Copy out the rows word for word, from the very first line down to the line holding "1180 982 17 8 -52 5.5", with that line included.

[BEGIN SOURCE RECORDS]

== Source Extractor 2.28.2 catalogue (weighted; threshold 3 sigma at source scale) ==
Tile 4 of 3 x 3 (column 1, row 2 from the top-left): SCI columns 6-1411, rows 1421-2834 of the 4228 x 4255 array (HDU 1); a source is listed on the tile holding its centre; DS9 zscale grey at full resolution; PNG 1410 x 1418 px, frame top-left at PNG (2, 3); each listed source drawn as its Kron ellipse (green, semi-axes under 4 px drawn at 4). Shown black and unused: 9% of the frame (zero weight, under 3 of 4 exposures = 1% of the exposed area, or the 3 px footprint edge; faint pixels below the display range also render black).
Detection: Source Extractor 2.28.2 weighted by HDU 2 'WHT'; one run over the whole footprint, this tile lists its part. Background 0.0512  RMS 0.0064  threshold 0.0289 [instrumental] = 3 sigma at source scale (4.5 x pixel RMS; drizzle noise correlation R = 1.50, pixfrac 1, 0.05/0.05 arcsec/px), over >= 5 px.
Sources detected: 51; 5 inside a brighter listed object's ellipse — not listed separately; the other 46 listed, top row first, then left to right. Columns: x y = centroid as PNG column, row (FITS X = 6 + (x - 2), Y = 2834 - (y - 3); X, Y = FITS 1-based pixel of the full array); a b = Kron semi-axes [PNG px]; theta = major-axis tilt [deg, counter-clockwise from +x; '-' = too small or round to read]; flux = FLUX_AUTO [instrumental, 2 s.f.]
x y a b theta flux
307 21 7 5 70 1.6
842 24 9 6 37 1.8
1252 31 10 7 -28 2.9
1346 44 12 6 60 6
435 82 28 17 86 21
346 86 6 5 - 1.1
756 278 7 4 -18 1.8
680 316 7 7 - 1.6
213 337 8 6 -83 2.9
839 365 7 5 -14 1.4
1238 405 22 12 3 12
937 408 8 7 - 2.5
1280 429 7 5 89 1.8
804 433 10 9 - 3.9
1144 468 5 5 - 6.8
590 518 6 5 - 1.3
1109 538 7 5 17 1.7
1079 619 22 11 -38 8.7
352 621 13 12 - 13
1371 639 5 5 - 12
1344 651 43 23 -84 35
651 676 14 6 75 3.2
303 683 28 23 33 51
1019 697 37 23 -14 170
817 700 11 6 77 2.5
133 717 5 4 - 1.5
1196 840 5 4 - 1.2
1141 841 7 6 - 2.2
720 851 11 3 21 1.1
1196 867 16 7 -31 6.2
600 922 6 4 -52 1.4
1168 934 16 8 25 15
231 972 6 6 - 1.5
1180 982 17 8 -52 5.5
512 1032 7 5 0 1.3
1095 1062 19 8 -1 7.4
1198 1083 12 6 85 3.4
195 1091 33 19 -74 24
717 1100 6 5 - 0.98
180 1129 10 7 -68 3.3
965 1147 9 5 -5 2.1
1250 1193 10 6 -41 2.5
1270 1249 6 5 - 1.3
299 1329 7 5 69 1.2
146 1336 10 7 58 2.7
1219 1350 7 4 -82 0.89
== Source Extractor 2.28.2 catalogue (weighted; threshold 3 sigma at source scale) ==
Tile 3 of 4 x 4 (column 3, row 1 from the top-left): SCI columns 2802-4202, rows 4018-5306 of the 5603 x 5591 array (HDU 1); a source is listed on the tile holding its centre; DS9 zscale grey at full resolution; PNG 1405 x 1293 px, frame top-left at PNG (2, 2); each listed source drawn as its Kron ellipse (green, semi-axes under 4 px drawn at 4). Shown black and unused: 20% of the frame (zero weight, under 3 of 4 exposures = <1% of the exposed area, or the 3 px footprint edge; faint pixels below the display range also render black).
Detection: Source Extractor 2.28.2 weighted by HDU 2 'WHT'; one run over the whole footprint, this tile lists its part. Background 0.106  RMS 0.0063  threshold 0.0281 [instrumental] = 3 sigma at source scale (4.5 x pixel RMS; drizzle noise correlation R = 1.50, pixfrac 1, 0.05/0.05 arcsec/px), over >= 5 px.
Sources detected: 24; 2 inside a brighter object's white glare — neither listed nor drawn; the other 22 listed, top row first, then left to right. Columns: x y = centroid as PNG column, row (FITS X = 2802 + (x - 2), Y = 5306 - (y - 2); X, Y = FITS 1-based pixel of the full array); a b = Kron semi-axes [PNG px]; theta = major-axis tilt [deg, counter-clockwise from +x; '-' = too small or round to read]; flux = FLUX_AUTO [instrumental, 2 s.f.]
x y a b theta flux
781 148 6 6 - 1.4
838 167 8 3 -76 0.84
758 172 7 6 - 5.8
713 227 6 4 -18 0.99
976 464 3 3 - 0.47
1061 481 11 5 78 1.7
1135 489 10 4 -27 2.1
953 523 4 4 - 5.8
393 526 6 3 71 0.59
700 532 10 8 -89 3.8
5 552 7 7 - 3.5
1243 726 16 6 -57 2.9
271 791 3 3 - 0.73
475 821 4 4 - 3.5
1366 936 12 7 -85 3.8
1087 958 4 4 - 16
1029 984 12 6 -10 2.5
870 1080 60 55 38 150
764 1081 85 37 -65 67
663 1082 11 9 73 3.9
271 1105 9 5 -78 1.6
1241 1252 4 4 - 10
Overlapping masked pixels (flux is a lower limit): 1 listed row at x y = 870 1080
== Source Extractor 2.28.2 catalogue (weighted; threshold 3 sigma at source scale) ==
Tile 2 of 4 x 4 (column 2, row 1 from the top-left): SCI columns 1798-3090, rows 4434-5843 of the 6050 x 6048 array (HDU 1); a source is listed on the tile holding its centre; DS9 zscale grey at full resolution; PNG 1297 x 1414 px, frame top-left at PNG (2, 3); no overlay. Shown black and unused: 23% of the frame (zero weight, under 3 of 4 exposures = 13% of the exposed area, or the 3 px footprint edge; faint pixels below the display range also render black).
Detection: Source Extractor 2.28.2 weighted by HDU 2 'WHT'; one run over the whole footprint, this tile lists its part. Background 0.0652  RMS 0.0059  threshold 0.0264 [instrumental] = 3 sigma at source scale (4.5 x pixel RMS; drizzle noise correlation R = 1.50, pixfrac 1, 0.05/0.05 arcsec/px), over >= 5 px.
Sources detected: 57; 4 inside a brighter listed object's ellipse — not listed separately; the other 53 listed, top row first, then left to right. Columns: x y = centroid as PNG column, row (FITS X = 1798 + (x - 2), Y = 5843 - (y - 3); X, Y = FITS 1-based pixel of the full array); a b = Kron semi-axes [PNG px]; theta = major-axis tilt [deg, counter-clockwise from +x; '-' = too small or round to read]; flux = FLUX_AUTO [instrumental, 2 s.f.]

[END SOURCE RECORDS]

#### RESULT BELOW
== Source Extractor 2.28.2 catalogue (weighted; threshold 3 sigma at source scale) ==
Tile 4 of 3 x 3 (column 1, row 2 from the top-left): SCI columns 6-1411, rows 1421-2834 of the 4228 x 4255 array (HDU 1); a source is listed on the tile holding its centre; DS9 zscale grey at full resolution; PNG 1410 x 1418 px, frame top-left at PNG (2, 3); each listed source drawn as its Kron ellipse (green, semi-axes under 4 px drawn at 4). Shown black and unused: 9% of the frame (zero weight, under 3 of 4 exposures = 1% of the exposed area, or the 3 px footprint edge; faint pixels below the display range also render black).
Detection: Source Extractor 2.28.2 weighted by HDU 2 'WHT'; one run over the whole footprint, this tile lists its part. Background 0.0512  RMS 0.0064  threshold 0.0289 [instrumental] = 3 sigma at source scale (4.5 x pixel RMS; drizzle noise correlation R = 1.50, pixfrac 1, 0.05/0.05 arcsec/px), over >= 5 px.
Sources detected: 51; 5 inside a brighter listed object's ellipse — not listed separately; the other 46 listed, top row first, then left to right. Columns: x y = centroid as PNG column, row (FITS X = 6 + (x - 2), Y = 2834 - (y - 3); X, Y = FITS 1-based pixel of the full array); a b = Kron semi-axes [PNG px]; theta = major-axis tilt [deg, counter-clockwise from +x; '-' = too small or round to read]; flux = FLUX_AUTO [instrumental, 2 s.f.]
x y a b theta flux
307 21 7 5 70 1.6
842 24 9 6 37 1.8
1252 31 10 7 -28 2.9
1346 44 12 6 60 6
435 82 28 17 86 21
346 86 6 5 - 1.1
756 278 7 4 -18 1.8
680 316 7 7 - 1.6
213 337 8 6 -83 2.9
839 365 7 5 -14 1.4
1238 405 22 12 3 12
937 408 8 7 - 2.5
1280 429 7 5 89 1.8
804 433 10 9 - 3.9
1144 468 5 5 - 6.8
590 518 6 5 - 1.3
1109 538 7 5 17 1.7
1079 619 22 11 -38 8.7
352 621 13 12 - 13
1371 639 5 5 - 12
1344 651 43 23 -84 35
651 676 14 6 75 3.2
303 683 28 23 33 51
1019 697 37 23 -14 170
817 700 11 6 77 2.5
133 717 5 4 - 1.5
1196 840 5 4 - 1.2
1141 841 7 6 - 2.2
720 851 11 3 21 1.1
1196 867 16 7 -31 6.2
600 922 6 4 -52 1.4
1168 934 16 8 25 15
231 972 6 6 - 1.5
1180 982 17 8 -52 5.5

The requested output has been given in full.